L’actualité des mondes agricoles et agroalimentaire a été riche cet été. Voici les principales informations qu’il faut retenir.
Pour diverses raisons, l’été est souvent une période durant laquelle on lève quelque peu le pied par rapport à l’actualité. Or, cet été, l’actualité agricole n’a pas été uniquement marquée par l’adoption au mois de juillet du projet de loi d’avenir pour l’agriculture et par l’embargo russe sur les produits alimentaires en provenance des pays occidentaux. Voici donc ce qu’il faut retenir de l’actualité des mondes agricoles et agroalimentaires durant la période estivale.
La première de ces figures est celle de Nicolas Feuillatte, qui est décédé le 10 août dernier à l’âge de 88 ans. Il a d’abord fait fortune aux Etats-Unis en tant que négociant en café avant de s’intéresser au champagne. Il a donné son nom à la plus grande coopérative de champagne en France, le Centre vinicole-Champagne Nicolas Feuillatte, qui regroupe 82 coopératives et compte plus de 5 000 vignerons sur 2 150 hectares de vignes. Celle-ci a tiré 21 millions de bouteilles en 2013 et en a expédié 10,4 millions. La marque Nicolas Feuillatte à proprement parler est d’ailleurs la première marque de champagne en France et la troisième marque dans le monde, ce qui a fait dire au Figaro le 13 août dernier que Nicolas Feuillatte était un « magnat et ambassadeur du champagne français ».

- - - - - - -

Tâches à réaliser »
1. D'après le texte sur l'actualité agricole de l'été, combien de bouteilles le Centre vinicole-Champagne Nicolas Feuillatte a-t-il expédiées en 2013 ?
2. Poursuivez le texte sur l'actualité agricole de l'été à partir de sa dernière phrase.

Données brutes »
- - - - - - -

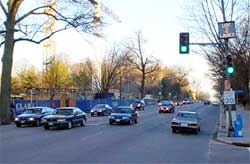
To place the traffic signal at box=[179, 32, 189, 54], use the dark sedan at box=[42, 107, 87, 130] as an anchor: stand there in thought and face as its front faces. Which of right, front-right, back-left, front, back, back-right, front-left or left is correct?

- - - - - - -

Réponses dans l'ordre »
1. Il en a expédié 10,4 millions.

2.
Une autre grande figure de l’agroalimentaire français vient de disparaître. Il s’agit de Raymond Berthillon, le créateur du célèbre glacier Berthillon de l’île Saint-Louis à Paris, qui est décédé le 9 août dernier à l’âge de 90 ans. Après avoir été boulanger, Raymond Berthillon a dirigé le café-hôtel-glacier de l’île Saint-Louis à partir de 1954 et devenir le plus célèbre glacier de Paris où quelque 1 000 litres de glaces et de sorbets sont fabriqués chaque jour sur place. Raymond Berthillon est notamment connu pour avoir relancé le sorbet en France.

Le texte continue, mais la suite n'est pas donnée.